Es ist nie einfach, über solche belastenden Erlebnisse zu sprechen. Die Angst, nicht ernst genommen zu werden, Sorgen hinsichtlich der Folgen oder auch Zweifel an den eigenen Erfahrungen sind häufige und legitime Gefühle. Es braucht Mut, über Belästigung zu sprechen. Deshalb verpflichten sich die Hochschulen, jede Äusserung ernst zu nehmen, jedes Anliegen zu respektieren und Unterstützung in einem sicheren und schützenden Rahmen anzubieten.
Alle Schritte werden diskret und unter Wahrung der Anonymität und der Sicherheit der betroffenen Personen unternommen. Diese Zurückhaltung ist notwendig, kann aber manchmal den Eindruck erwecken, dass nichts unternommen wird. Aber jede Beschwerde oder Meldung wird weiterverfolgt und kann zu konkreten Massnahmen führen.
Eine kollektive Verantwortung
Der Kampf gegen sexuelle Belästigung erfordert ein gemeinsames Engagement. Das Problem betrifft uns alle, auf allen Ebenen und nicht nur als Opfer oder Behörde. Zeugnis ablegen, eingreifen, Informationen weiterleiten, aufmerksam sein, bestimmte Verhaltensweisen oder Gewohnheiten hinterfragen: Jeder und jede kann etwas tun.
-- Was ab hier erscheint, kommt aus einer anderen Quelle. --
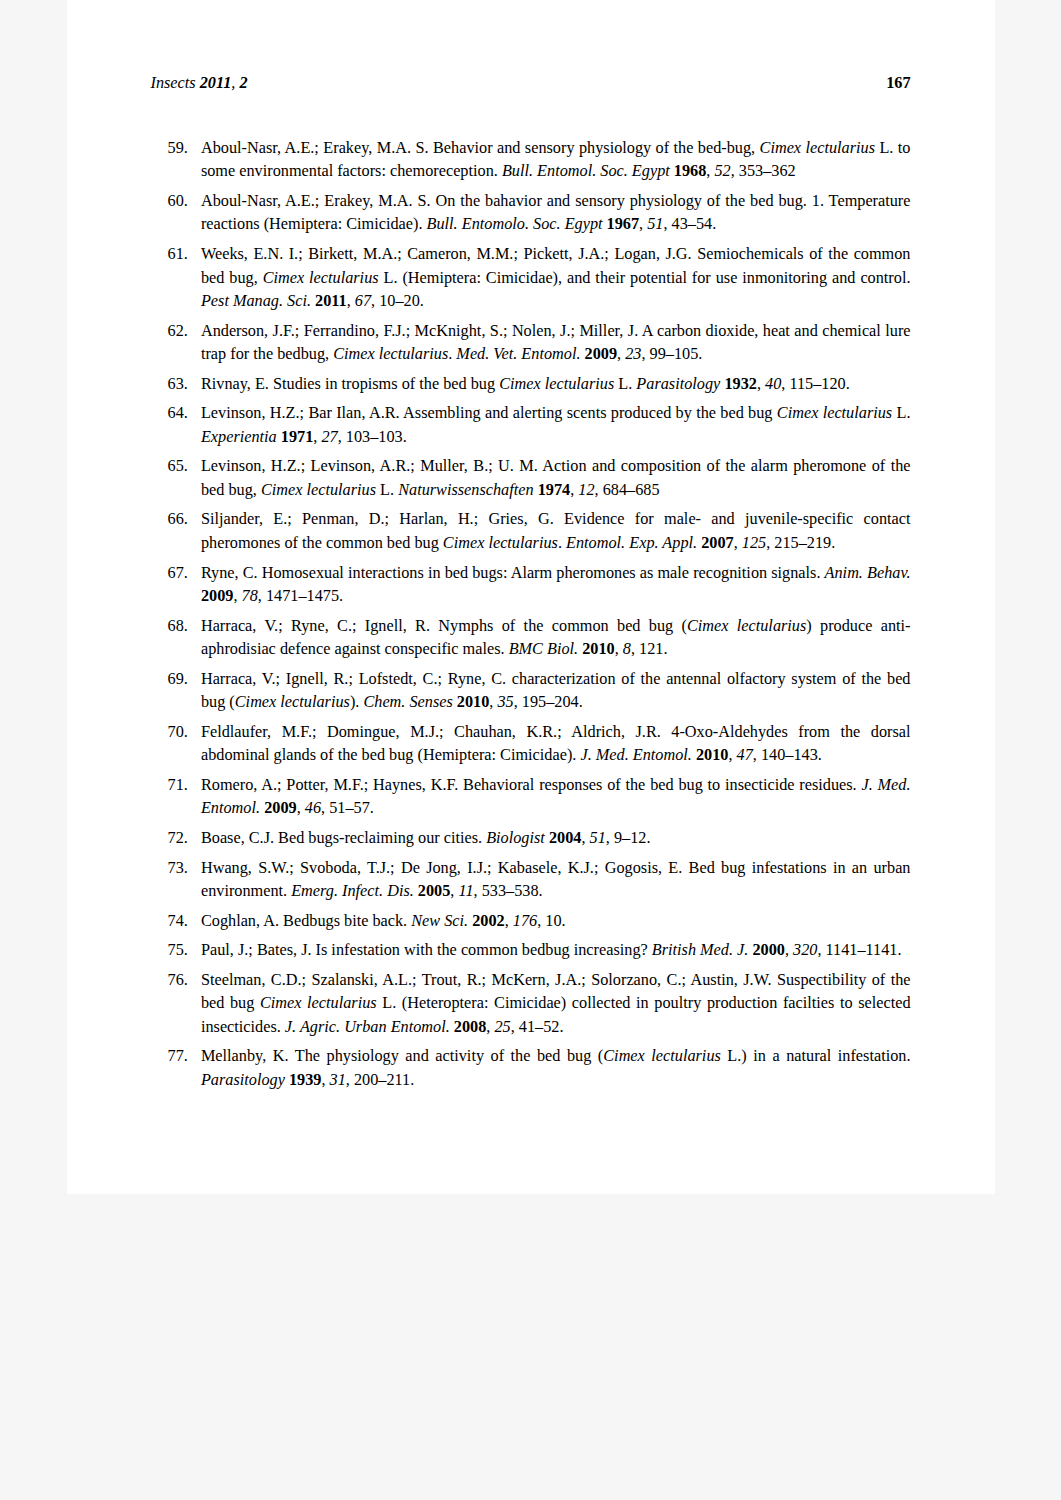Insects 2011, 2 167
59. Aboul-Nasr, A.E.; Erakey, M.A. S. Behavior and sensory physiology of the bed-bug, Cimex lectularius L. to some environmental factors: chemoreception. Bull. Entomol. Soc. Egypt 1968, 52, 353–362
60. Aboul-Nasr, A.E.; Erakey, M.A. S. On the bahavior and sensory physiology of the bed bug. 1. Temperature reactions (Hemiptera: Cimicidae). Bull. Entomolo. Soc. Egypt 1967, 51, 43–54.
61. Weeks, E.N. I.; Birkett, M.A.; Cameron, M.M.; Pickett, J.A.; Logan, J.G. Semiochemicals of the common bed bug, Cimex lectularius L. (Hemiptera: Cimicidae), and their potential for use inmonitoring and control. Pest Manag. Sci. 2011, 67, 10–20.
62. Anderson, J.F.; Ferrandino, F.J.; McKnight, S.; Nolen, J.; Miller, J. A carbon dioxide, heat and chemical lure trap for the bedbug, Cimex lectularius. Med. Vet. Entomol. 2009, 23, 99–105.
63. Rivnay, E. Studies in tropisms of the bed bug Cimex lectularius L. Parasitology 1932, 40, 115–120.
64. Levinson, H.Z.; Bar Ilan, A.R. Assembling and alerting scents produced by the bed bug Cimex lectularius L. Experientia 1971, 27, 103–103.
65. Levinson, H.Z.; Levinson, A.R.; Muller, B.; U. M. Action and composition of the alarm pheromone of the bed bug, Cimex lectularius L. Naturwissenschaften 1974, 12, 684–685
66. Siljander, E.; Penman, D.; Harlan, H.; Gries, G. Evidence for male- and juvenile-specific contact pheromones of the common bed bug Cimex lectularius. Entomol. Exp. Appl. 2007, 125, 215–219.
67. Ryne, C. Homosexual interactions in bed bugs: Alarm pheromones as male recognition signals. Anim. Behav. 2009, 78, 1471–1475.
68. Harraca, V.; Ryne, C.; Ignell, R. Nymphs of the common bed bug (Cimex lectularius) produce anti-aphrodisiac defence against conspecific males. BMC Biol. 2010, 8, 121.
69. Harraca, V.; Ignell, R.; Lofstedt, C.; Ryne, C. characterization of the antennal olfactory system of the bed bug (Cimex lectularius). Chem. Senses 2010, 35, 195–204.
70. Feldlaufer, M.F.; Domingue, M.J.; Chauhan, K.R.; Aldrich, J.R. 4-Oxo-Aldehydes from the dorsal abdominal glands of the bed bug (Hemiptera: Cimicidae). J. Med. Entomol. 2010, 47, 140–143.
71. Romero, A.; Potter, M.F.; Haynes, K.F. Behavioral responses of the bed bug to insecticide residues. J. Med. Entomol. 2009, 46, 51–57.
72. Boase, C.J. Bed bugs-reclaiming our cities. Biologist 2004, 51, 9–12.
73. Hwang, S.W.; Svoboda, T.J.; De Jong, I.J.; Kabasele, K.J.; Gogosis, E. Bed bug infestations in an urban environment. Emerg. Infect. Dis. 2005, 11, 533–538.
74. Coghlan, A. Bedbugs bite back. New Sci. 2002, 176, 10.
75. Paul, J.; Bates, J. Is infestation with the common bedbug increasing? British Med. J. 2000, 320, 1141–1141.
76. Steelman, C.D.; Szalanski, A.L.; Trout, R.; McKern, J.A.; Solorzano, C.; Austin, J.W. Suspectibility of the bed bug Cimex lectularius L. (Heteroptera: Cimicidae) collected in poultry production facilties to selected insecticides. J. Agric. Urban Entomol. 2008, 25, 41–52.
77. Mellanby, K. The physiology and activity of the bed bug (Cimex lectularius L.) in a natural infestation. Parasitology 1939, 31, 200–211.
Einfache Handlungen, richtige Worte und ehrliche Anteilnahme ermöglichen es uns, gemeinsam Fortschritte zu erzielen und ein sichereres Studien- und Arbeitsumfeld für alle zu schaffen.
Wir werden weiter voranschreiten, uns selbst hinterfragen und unsere Systeme verbessern. Im Jahr 2027 wird eine neue Umfrage durchgeführt, um die Auswirkungen der getroffenen Massnahmen zu evaluieren. Diese Arbeit wird Zeit brauchen, aber sie ist notwendig. Gemeinsam können wir eine noch sicherere, respektvollere und gerechtere HES-SO schaffen.
Das ist unsere Verantwortung. Und dafür setzen wir uns ein.